I am aware of giving out mixed messages about submissions. I both welcome poems and, at the same time, suggest I’m hardly likely to offer to publish any of the work that arrives. This is true. I am hoping to read the poems, take an interest, find or rediscover some interesting people, and also not offer to publish any of it.

Why? Because I permanently have too many publications on the go. Because I’d really like to write some poems myself.

But obviously I do continue to publish pamphlets, and a small number of books. I continue to take an interest in what does get published, and by whom. I continue to want HappenStance publications to be the best.

So I when reading the poems, I have half an eye on a possible future prospect, at the same time as thinking: no, no, you have too much already!

I hate the whole business of Many are Called but Few are Chosen. I hate the idea of poetry as a gigantic competition. I hate that people get up their hopes, tick all my boxes, and still I don’t say Yes, I love your work, let’s do it.

I’m far more likely to say, I think you’re using too many semi-colons or Why are so many of your poems in two-line stanzas? I don’t even like being the sort of person who says these sorts of things.

I am a people-person. I comfort myself in various ways. One of these is to read the poems properly, or try to. I give feedback, in pencil, on the work. Sometimes, I know, such feedback is useful. Sometimes, over time, people who have valued such responses have gone on either to win pamphlet competitions or to be published by other worthy imprints.

At other times, people feel rejected whatever I do. And there are people whose work I would never publish, although I rarely say that explicitly. But one of the privileges of any publisher is to choose whom and what they publish. I need to feel strongly interested both in the work and the person behind it. I need to feel I can get on well with them, that the relationship would be mutually enjoyable and educative. Why else would one publish poetry at all?

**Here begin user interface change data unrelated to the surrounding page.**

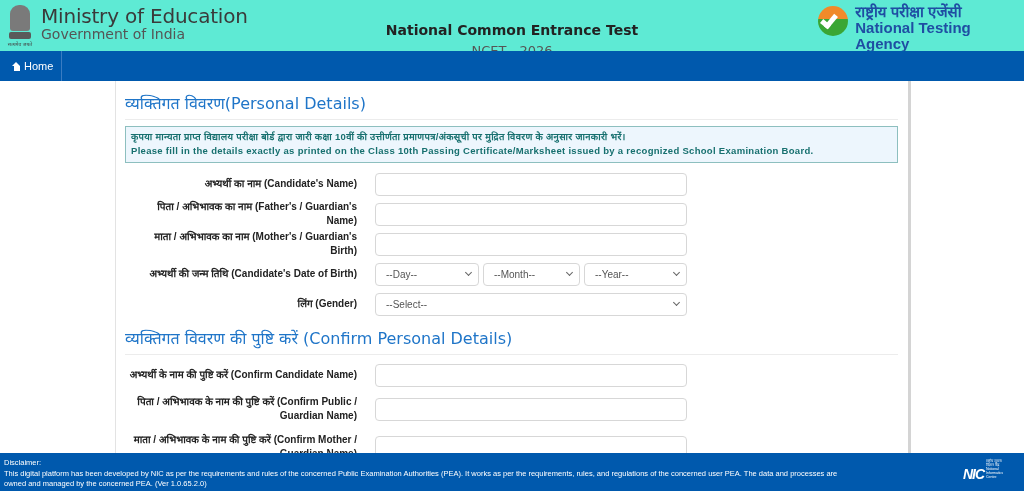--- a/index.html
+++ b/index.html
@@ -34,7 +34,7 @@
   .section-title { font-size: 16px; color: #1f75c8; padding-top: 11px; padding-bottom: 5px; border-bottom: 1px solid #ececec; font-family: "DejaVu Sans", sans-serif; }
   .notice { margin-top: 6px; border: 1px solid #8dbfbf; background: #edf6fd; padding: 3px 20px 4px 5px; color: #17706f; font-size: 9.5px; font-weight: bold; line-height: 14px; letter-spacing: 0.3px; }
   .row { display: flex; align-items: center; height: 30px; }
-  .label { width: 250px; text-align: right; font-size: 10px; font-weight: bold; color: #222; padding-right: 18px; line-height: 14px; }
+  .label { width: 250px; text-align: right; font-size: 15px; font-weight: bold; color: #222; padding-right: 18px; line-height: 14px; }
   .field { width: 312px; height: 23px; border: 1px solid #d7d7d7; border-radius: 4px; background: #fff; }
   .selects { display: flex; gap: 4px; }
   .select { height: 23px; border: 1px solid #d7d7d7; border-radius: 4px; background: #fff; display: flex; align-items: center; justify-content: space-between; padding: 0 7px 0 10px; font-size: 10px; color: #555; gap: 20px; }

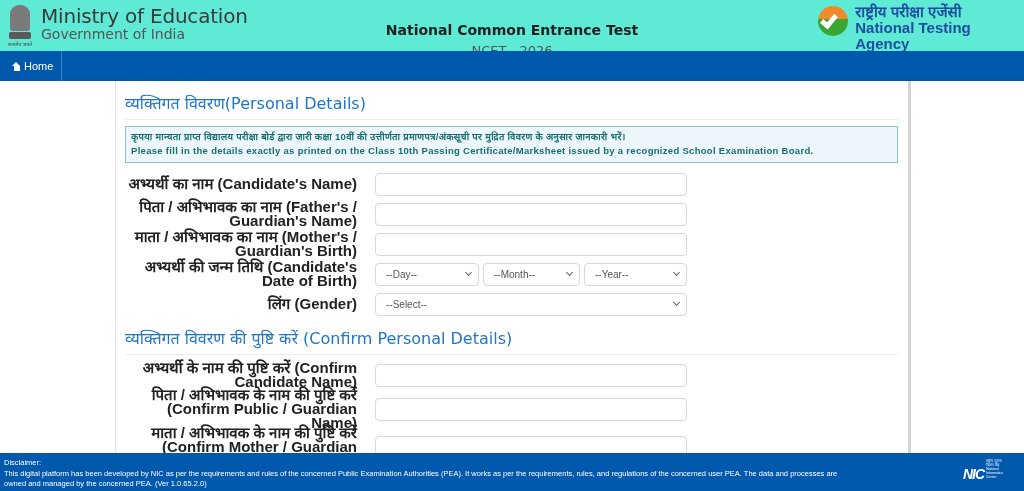--- a/index.html
+++ b/index.html
@@ -106,7 +106,7 @@
       <div class="field"></div>
     </div>
     <div class="row">
-      <div class="label">माता / अभिभावक का नाम (Mother's / Guardian's Birth)</div>
+      <div class="label">माता / अभिभावक का नाम (Mother's / Guardian's Name)</div>
       <div class="field"></div>
     </div>
     <div class="row">

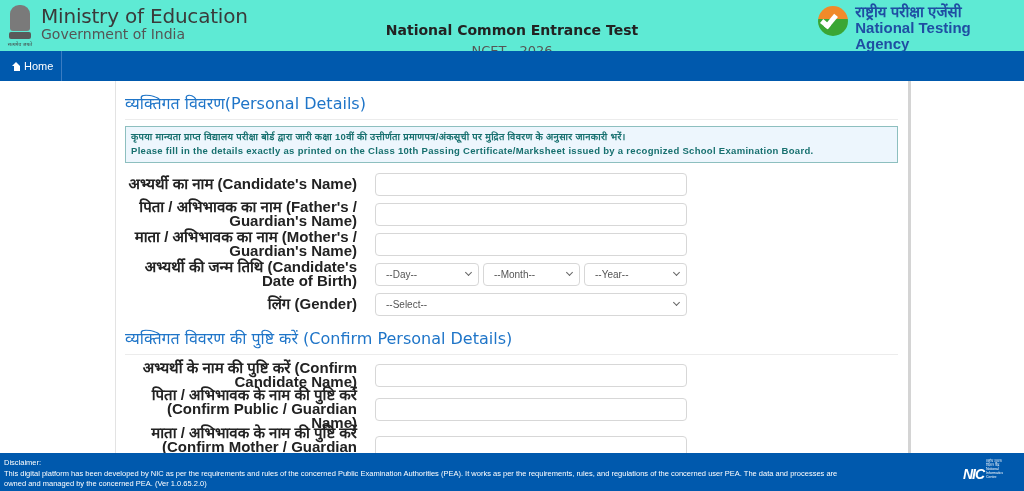--- a/index.html
+++ b/index.html
@@ -40,7 +40,7 @@
   .select { height: 23px; border: 1px solid #d7d7d7; border-radius: 4px; background: #fff; display: flex; align-items: center; justify-content: space-between; padding: 0 7px 0 10px; font-size: 10px; color: #555; gap: 20px; }
   .chev { width: 5px; height: 5px; border-right: 1px solid #666; border-bottom: 1px solid #666; transform: rotate(45deg); margin-top: -3px; }
   .footer { position: absolute; left: 0; top: 453px; width: 1024px; height: 38px; background: #0059ad; color: #fff; padding: 5px 4px; font-size: 7.5px; line-height: 10.5px; }
-  .footer b { font-weight: normal; }
+  .footer b { font-weight: bold; }
   .nic { position: absolute; right: 16px; top: 6px; display: flex; align-items: flex-end; }
   .nic-big { font-size: 14px; font-weight: 900; color: #fff; letter-spacing: -1px; font-style: italic; }
   .nic-small { font-size: 3.5px; line-height: 4px; color: #fff; margin-left: 2px; width: 22px; }

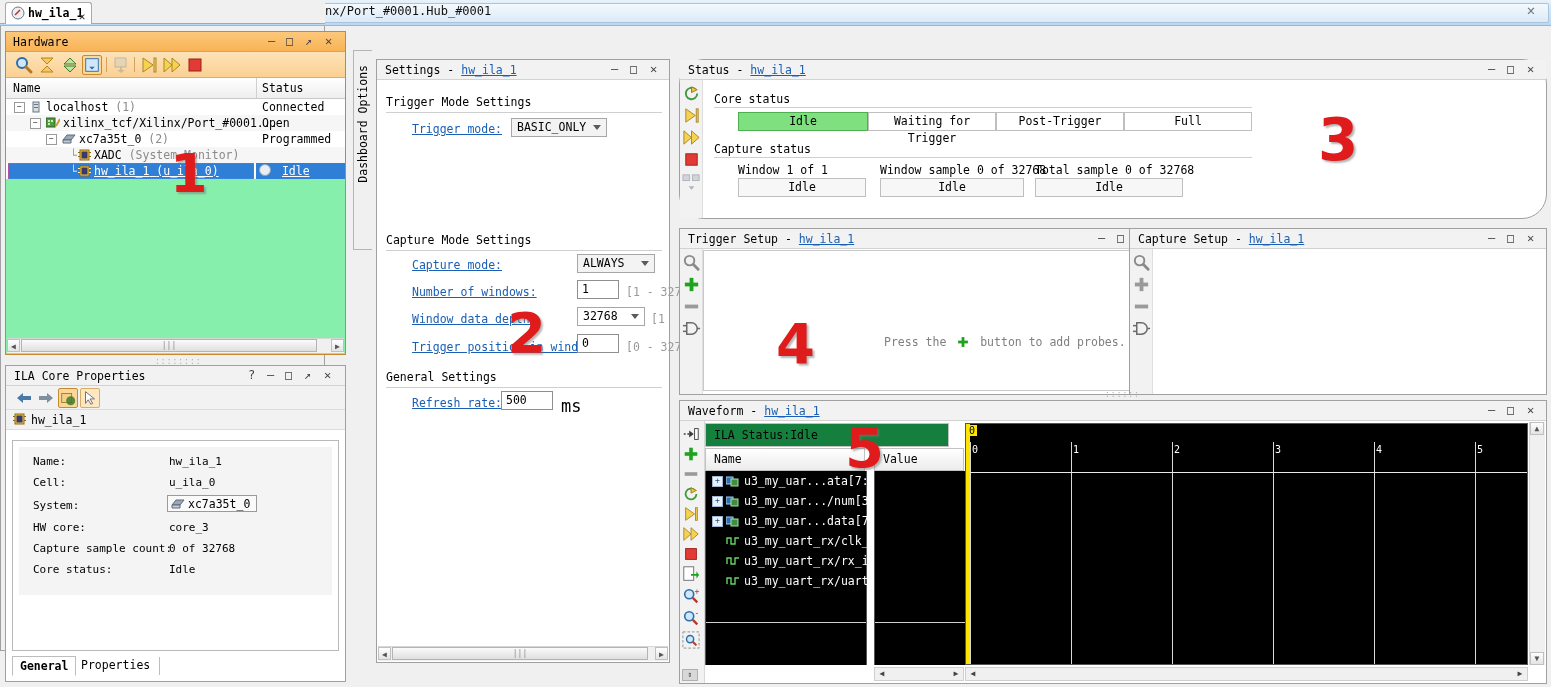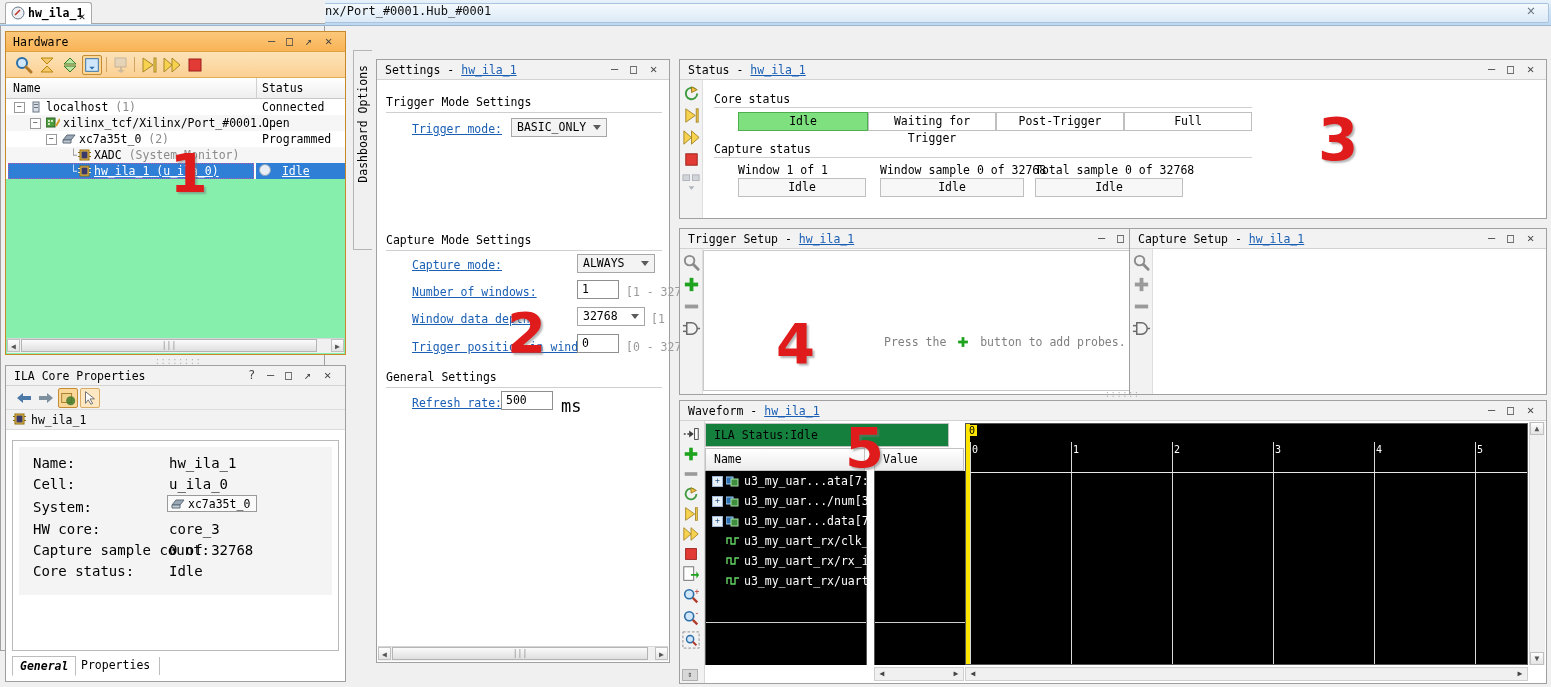--- a/index.html
+++ b/index.html
@@ -108,7 +108,7 @@
   .unit{position:absolute;font-size:17px;}
 
   
-  #status{left:679px;top:59px;width:868px;height:160px;}
+  #status{left:679px;top:59px;width:868px;height:160px;border-radius:25px;}
   .vtool{position:absolute;left:0;top:20px;bottom:0;width:22px;background:#f2f2f2;
      border-right:1px solid #dedede;}
   .vico{position:absolute;left:2px;width:19px;height:19px;cursor:pointer;}

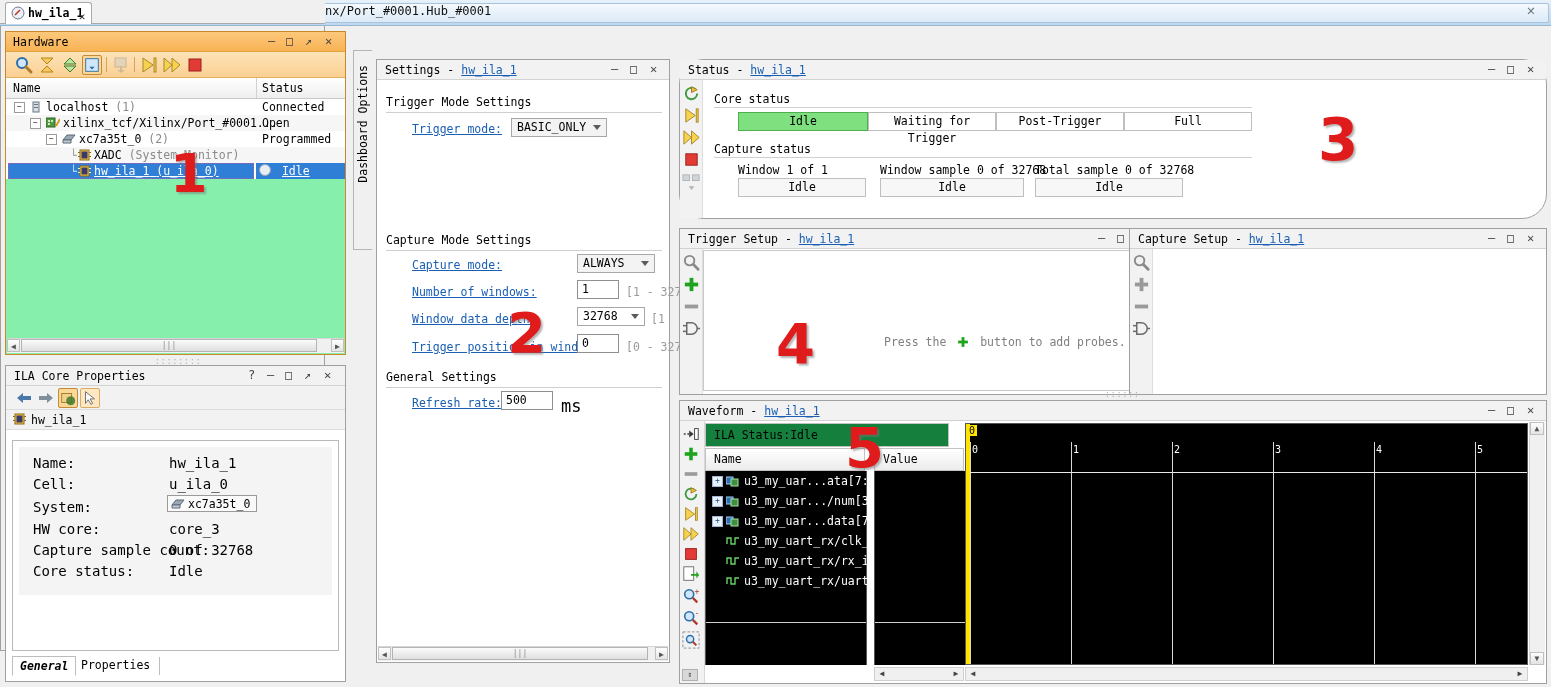--- a/index.html
+++ b/index.html
@@ -71,7 +71,7 @@
   .ip-crumb{height:20px;background:#f2f2f2;border-bottom:1px solid #dcdcdc;position:relative;box-sizing:border-box;}
   .ip-body{position:absolute;left:6px;right:6px;top:74px;bottom:30px;border:1px solid #b9b9b9;background:#fff;}
   .ip-inner{position:absolute;left:6px;top:6px;right:6px;height:148px;background:#f4f4f4;}
-  .kv{position:absolute;font-size:14px;text-align:right;}
+  .kv{position:absolute;font-size:11px;text-align:right;}
   .ip-tabs{position:absolute;left:6px;bottom:4px;height:21px;}
   .ip-tab{position:absolute;top:0;height:20px;line-height:19px;padding:0 7px;font-size:11.5px;
      border:1px solid #bdbdbd;background:#f0f0f0;box-sizing:border-box;cursor:pointer;}

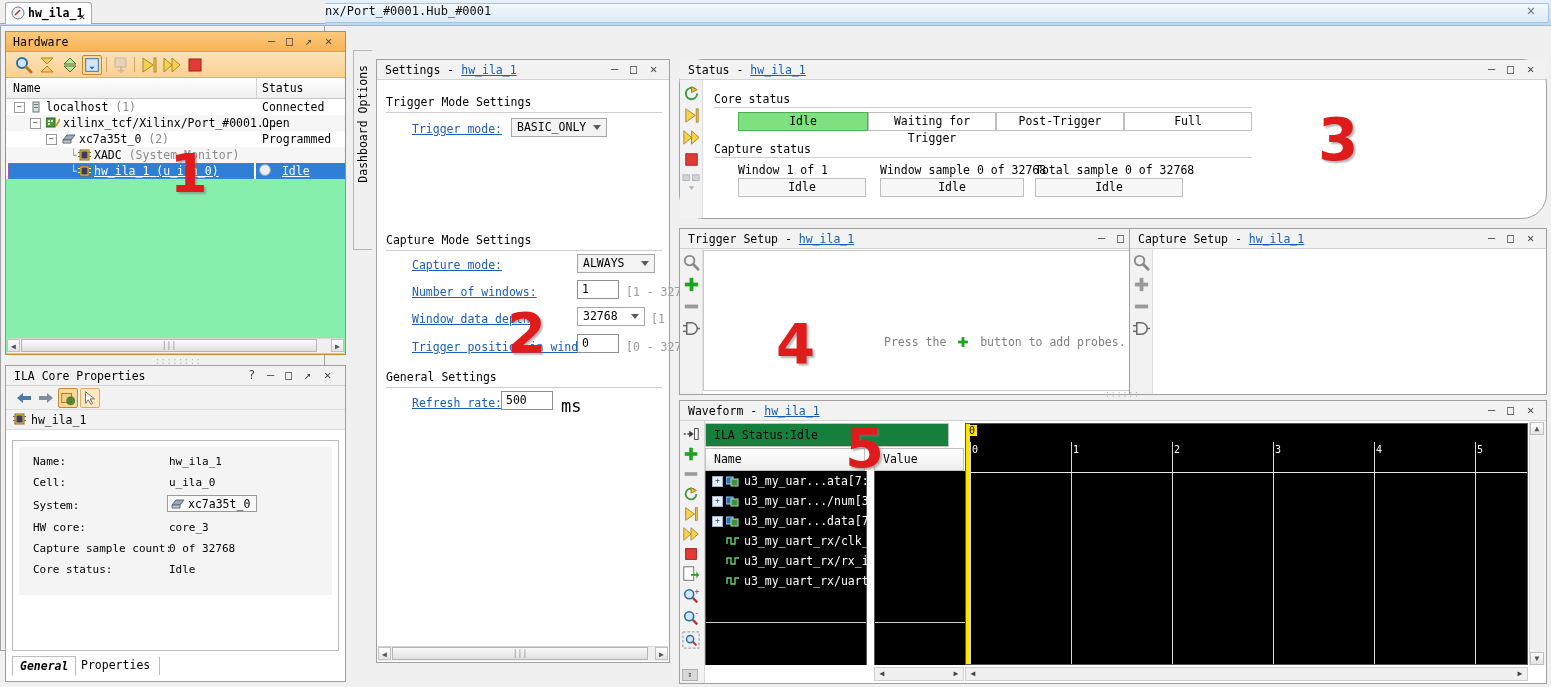--- a/index.html
+++ b/index.html
@@ -75,7 +75,7 @@
   .ip-tabs{position:absolute;left:6px;bottom:4px;height:21px;}
   .ip-tab{position:absolute;top:0;height:20px;line-height:19px;padding:0 7px;font-size:11.5px;
      border:1px solid #bdbdbd;background:#f0f0f0;box-sizing:border-box;cursor:pointer;}
-  .ip-tab.act{background:#fff;font-weight:bold;border-bottom-color:#fff;font-style:italic;}
+  .ip-tab.act{background:#fff;font-weight:bold;border-bottom-color:#fff;}
   .chipbox{position:absolute;border:1px solid #9a9a9a;background:#fafafa;height:17px;
      line-height:16px;padding:0 6px 0 20px;font-size:11.5px;box-sizing:border-box;}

So I read covering letters carefully too, and if someone sends poems to me over two or three years, I start to have a sense of that individual in a context. I keep brief notes. And sometimes I can offer some suggestions about how a set of poems might get published (assuming I don’t offer to do this myself) or even some ideas about new ways the author might write or structure a set of poems. I’d like to think it’s not so much about ‘yes/no’ as about multiple possibilities of each person arriving at what’s best for them. If the work is good, ultimately it will be published somewhere. It’s a matter of persistence, compromise and intelligence.

When it comes to offering to publish, I have a subscriber base, too, to consider. Most (but not all) of the people who send me poems are HappenStance subscribers, so they will already know the key role of the subscribers in terms of decisions and preferences. When I do choose to publish, I want the work to be something I can warmly recommend to those subscriber-readers who regularly send feedback about my publications. The HappenStance subscribers are a human network based on a relationship, not just people to sell things to. They are almost all poets. They send me letters and emails and cards and jokes. They are discriminating, good readers and I want to keep them. In order to do that, I need to publish work they’ll find compelling and worthy of respect. They’re far more important to me than the Forward Prize selectors.

Unofficially, I am studying the state of contemporary UK poetry, and the poetry publishing business. I’m studying it through its participants. Mainly I study participants at the relatively early stages of the game. Such people will tell me what they’ve already tried, how and why. So those people who send me poems are unwitting contributors to my research. I like to know about them. I like to know what they write, how they write, and why (especially why); where they think it’s taking them; why they approached me in the first place. I’ve been doing this for ten years now. I want to work out what’s going on. No, I have no aspirations to undertake a PhD in poetic practice. I’m simply trying to understand a public situation which often seems to make little sense.

Cynicism is something to contend with, yes. More often than you might think, however, I meet a poem that lights up this whole room. For a moment I glimpse what it’s all about, for all of us.

Then January takes over, the lights dim, and it’s time to tackle the accounts.

4 thoughts on “READING WINDOW: WHAT ON EARTH IS IT ALL ABOUT?”

  1. You may well end up only telling us we use too many semi-colons (or, in my case, colons), but as no one else does, it’s a very valuable service. Thank you.

  2. Thank you, Nell, for your hard work, and your vision, and your care. May 2016 light up your room many times (not too many, just enough) as your words light up our rooms for us.